Tabii ki şahsi bir ibadet olarak inananların camiye gitmesi hakkıdır, görevidir. Ancak ibadet, samimiyetten uzaklaşıp şov ve gösteri haline getirilirse; insanlar, dinden, dindardan, duadan ve camiden soğutulursa bu acıklı bir durum olur.
DEĞERLERDEN NEFRET ETTİRMEK
Maalesef -son dönemde örneğini sıkça gördüğümüz üzere- siren çalan araçlarla, konvoylar eşliğinde camiye gelip insanlar taciz ediliyorsa; sanki büyük bir terörist avına-baskına çıkılmış gibi eli ağır silahlı, siyah gözlüklü, tam teçhizat üniformalı adamlarla caminin içi ve dışı ablukaya alınarak kuşatılmışsa; namaz kılmayı, hatta oturmasını-kalkmasını bilmeyen birinin son anda gelip en öndeki cemaati taciz eden, hutbeyi bölen insanların huşuyla namaz kılmasını engelleyen bir durum yaşanıyorsa ki -durum herkesin malumudur- bu şık bir durum değildir, olsa olsa faciadır.

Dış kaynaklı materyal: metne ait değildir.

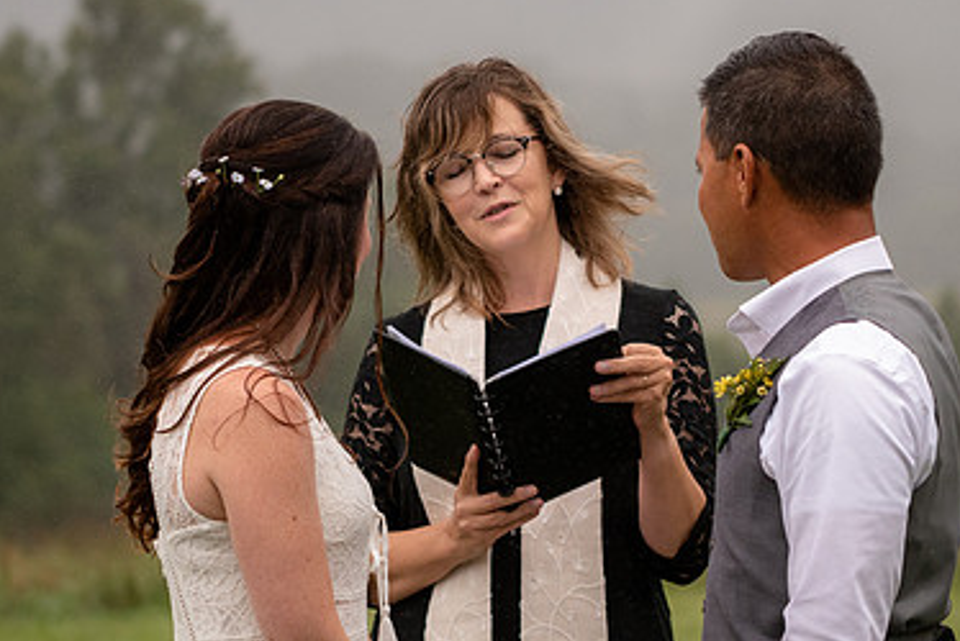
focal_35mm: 196
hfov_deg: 10.5
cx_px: 637
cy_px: 217
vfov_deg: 7.0
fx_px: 5231
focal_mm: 70
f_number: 2.8
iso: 720
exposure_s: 1/8000
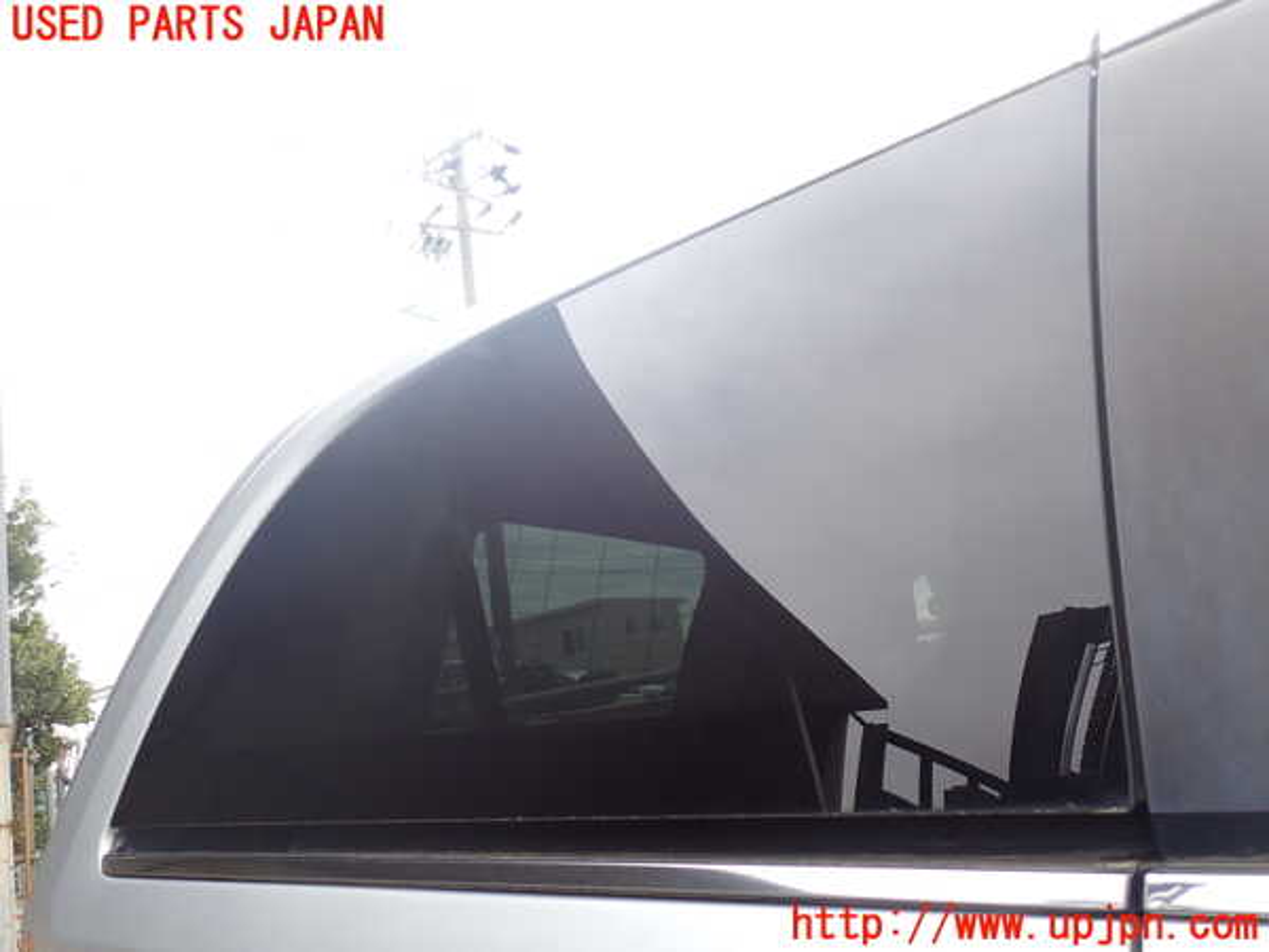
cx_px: 634
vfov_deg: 46.8
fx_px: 1100
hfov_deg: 60.0
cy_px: 476
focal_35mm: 30
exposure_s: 1/320
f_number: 3.2
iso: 100
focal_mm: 5.4
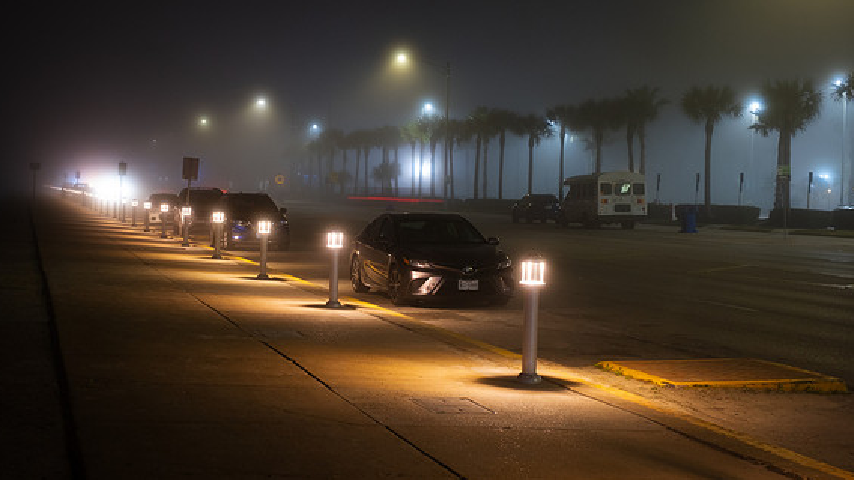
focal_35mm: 61
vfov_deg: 19.7
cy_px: 247
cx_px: 377
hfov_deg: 34.3
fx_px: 1381
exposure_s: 1.5
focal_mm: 34.3
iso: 640
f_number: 14
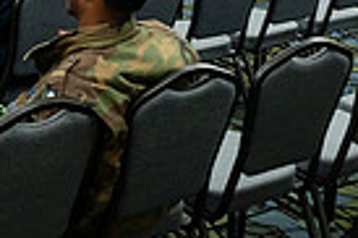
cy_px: -225
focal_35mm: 102
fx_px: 1013
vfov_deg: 12.0
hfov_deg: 19.9
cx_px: 89
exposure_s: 1/200
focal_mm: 24
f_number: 4
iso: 1600
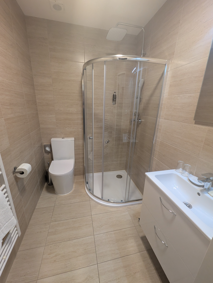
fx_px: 106
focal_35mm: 13
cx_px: 106
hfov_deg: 90.1
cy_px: 142
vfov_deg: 106.1
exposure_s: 1/25
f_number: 2.2
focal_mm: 1.95
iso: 89
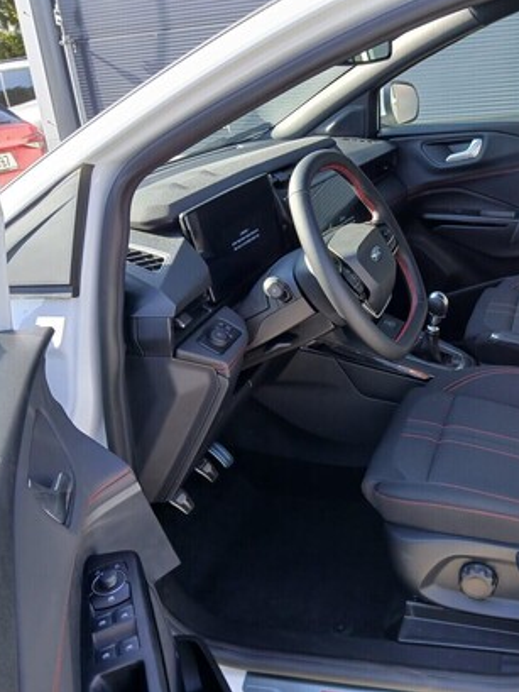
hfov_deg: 39.3
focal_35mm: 35
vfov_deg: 52.6
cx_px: 406
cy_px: 344
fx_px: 699
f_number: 1.8
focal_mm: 3.98
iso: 25
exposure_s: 1/50
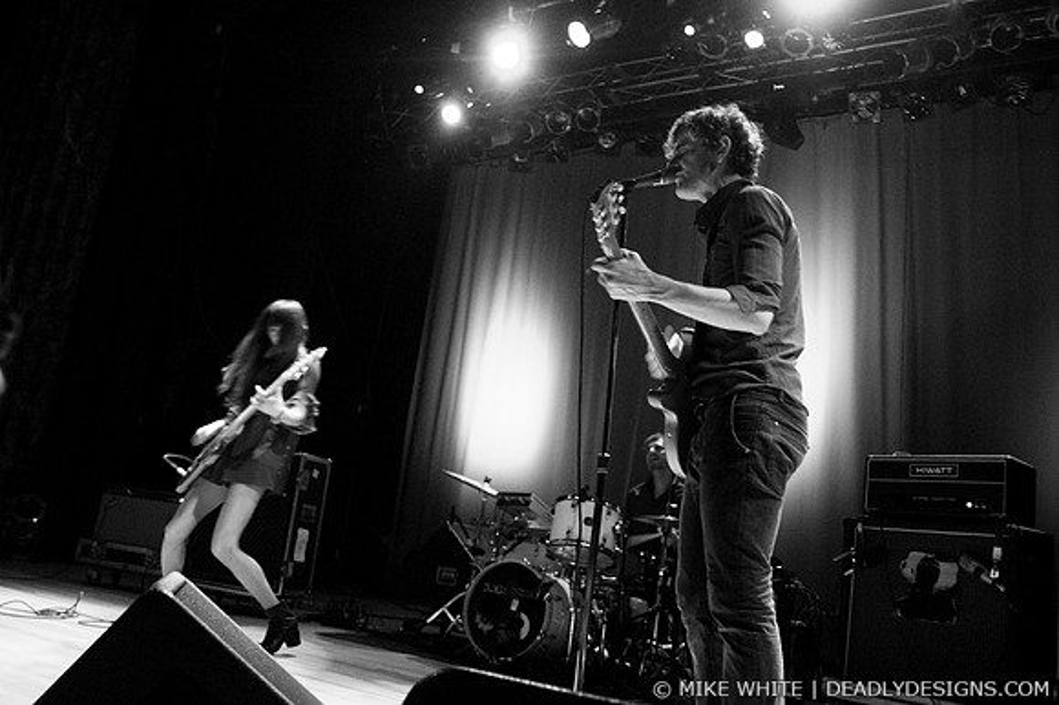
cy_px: 352
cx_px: 530
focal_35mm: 30
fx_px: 882
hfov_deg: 62.0
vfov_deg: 43.6
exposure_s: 1/25
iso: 800
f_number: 2.8
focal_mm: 20
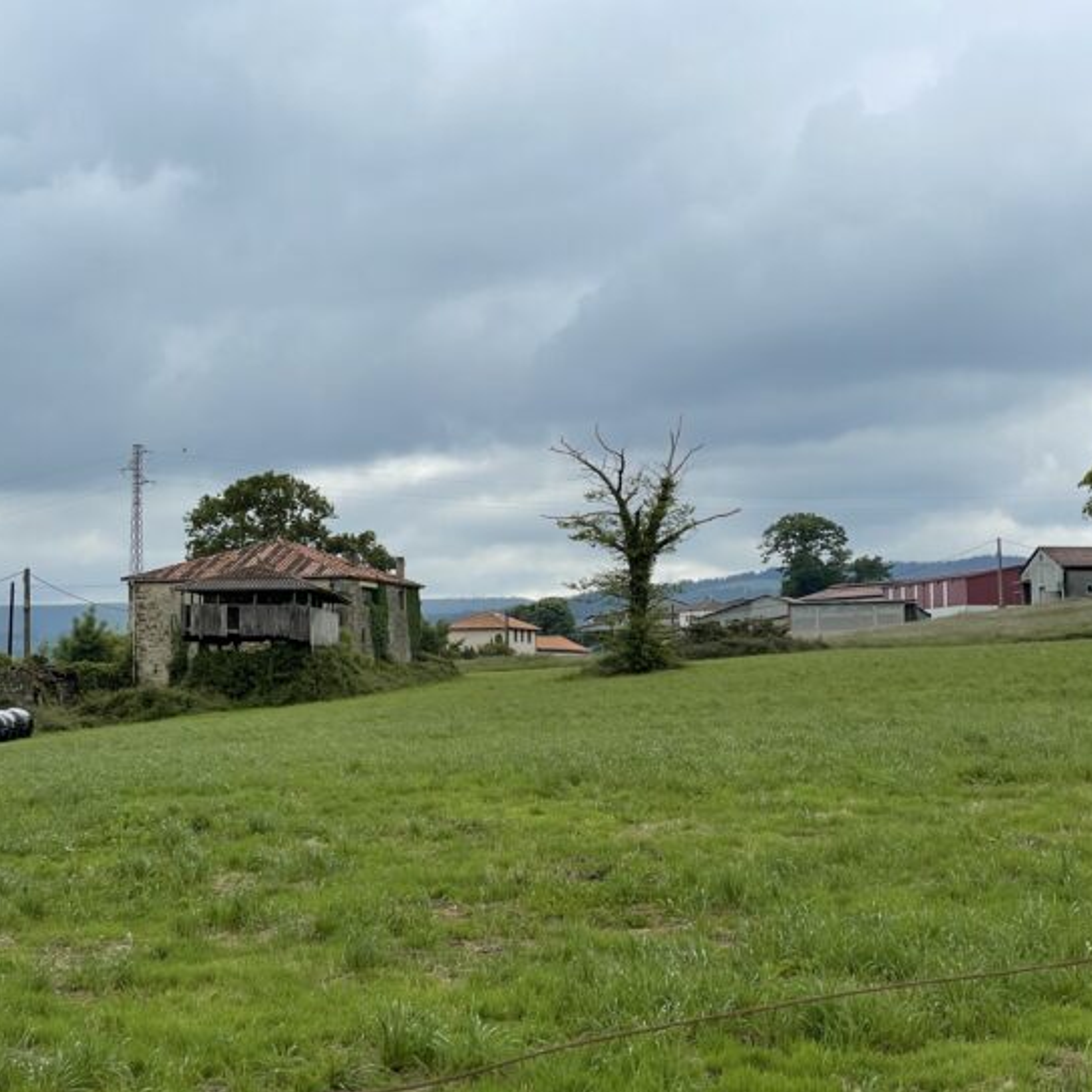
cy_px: 561
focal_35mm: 65
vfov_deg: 26.5
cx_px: 406
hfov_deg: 26.4
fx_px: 2320
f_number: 2
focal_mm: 6
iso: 25
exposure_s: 1/1546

Bugün insanların ve gençlerimizin dini değerlere yaklaşımı hakikaten çok ciddi sorunludur. İnsanları dinden, dindardan, duadan hatta diyanetten ve camiden nefret ettirmek kimsenin haddine değildir, buna cüret edilmemelidir ve böyle davranmaya kimsenin hakkı yoktur.
Maazallah “Vay o namaz kılanların haline ki onlar namazı gösteriş için kılarlar” (Mâûn, 4-6) uyarısına muhatap olmak durumunda kalabiliriz.